Tremblement de terre dans la baie de San Francisco… avec le ton rageur de ce livre, un texte qui hurle les conditions de vie des travailleurs pauvres, un texte extrêmement dur et d’une très grande puissance.

 

«J’ai fait les pires jobs, les boulots réservés aux ouvriers à la gueule boursouflée, aux bouseux-des-campagnes et aux bides à whisky. J’ai vu sept types claquer sur des chantiers, j’en ai vu d’autres s’écrouler par terre comme des poissons dans la poussière, le futal souillé par la merde, j’ai vu des types au crâne éclaté, explosé comme une pastèque, et comment les yeux se voilent avant de ne plus rien voir du tout. Je suis tombé de fatigue avant la pause de midi. Mais je ne suis pas facteur, je ne suis pas marchand de lait. Aussi pauvre que je puisse être, et malgré le peu d’argent que j’ai pu dépenser en vidéos, en mini-téléviseur et en frigo à glaçons, eh bien, je ne me suis toujours pas transformé en tampon hygiénique usagé de la classe moyenne, complètement lobotomisé par la télévision. Le «  je» de cette histoire, cette chose, c’est le personnage le plus important. C’est moi, T-Bird Murphy.»

 

T-Bird Murphy est d’Oakland, sur les bords pollués de la baie de San Francisco. En face brillent les lumières et l’argent de Frisco. De ce côté de la baie, l’envers du rêve américain est ce monde des travailleurs pauvres qui se font écrabouiller et détruire, qui chopent des maladies en travaillant sur les chantiers de construction, qui dorment avec les cafards et les rats, dans leur voiture, ou dans n’importe quel trou de merde.

 

T-Bird n’est pas là et ne t’interpelle pas, lecteur, pour te faire pitié. Il aurait bien voulu avoir une femme gentille, une maison, une voiture, un sèche-linge et surtout des enfants qu’il élèverait en bon père, à qui il apprendrait à jouer de la trompette… mais il ne veut surtout pas devenir un gros mou lobotomisé à qui sa femme colle des baffes. Alors c’est lui qui colle des baffes au lecteur, très, très loin du politiquement correct. Et tant pis si les femmes sont ici des salopes ; elles s’en sortent comme elles peuvent et essorent leurs hommes au moment des divorces, et se débrouillent toujours pour trouver un type plus riche pour les entretenir.

 

Mais malgré cette violence et ces vies déglinguées, T-Bird aime son milieu et il l’a toujours aimé, car ces gens qui travaillent, se salissent et ne seront jamais propres, sont vraiment VIVANTS. Alors « Bienvenue à Oakland » est une galerie de portraits phénoménale, entre Jorgensen l’ex-marine qui règle les problèmes avec son équipement lourd, Mrs Flynn la voisine d’origine suédoise aux onze fils qui a un vrai sens de la justice, Jones le sculpteur de collines d’ordures dans la décharge publique, FatDaddy le fumier, patron d’une entreprise de lunettes de WC sur mesure, et puis Pop en salopette et à la barbe grise, qui s’est occupé de T-Bird, ce môme qui n’était pas le sien.

 

«-T’es pas mon fils, a dit Pop, mais t’es un bon fils.

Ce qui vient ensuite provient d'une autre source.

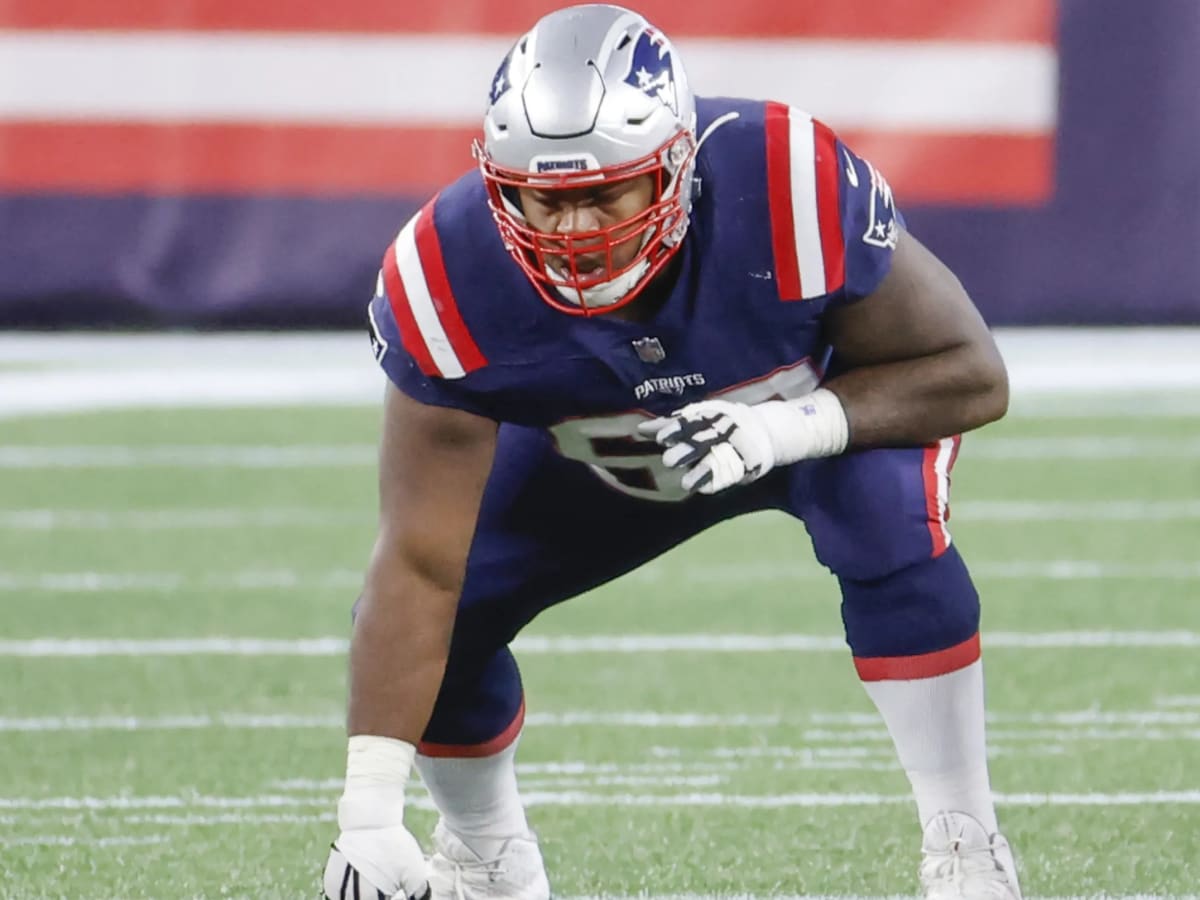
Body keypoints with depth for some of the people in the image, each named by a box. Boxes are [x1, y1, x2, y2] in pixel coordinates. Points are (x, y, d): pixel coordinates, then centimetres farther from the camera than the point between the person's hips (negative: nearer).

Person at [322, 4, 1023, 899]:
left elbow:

-Et toi, t’es pas mon père, mais t’es un fils de pute.

Pop a souri.»

 

Dans la lignée de ses prédécesseurs en littérature du chaos, qui s’étaient penchés avant lui sur le sort des bas-fonds travailleurs de l’Amérique, le « Bienvenue à Oakland » d’Eric Miles Williamson est un séisme de grande magnitude, le genre de choc qui peut fissurer et détruire la skyline idyllique de San Francisco.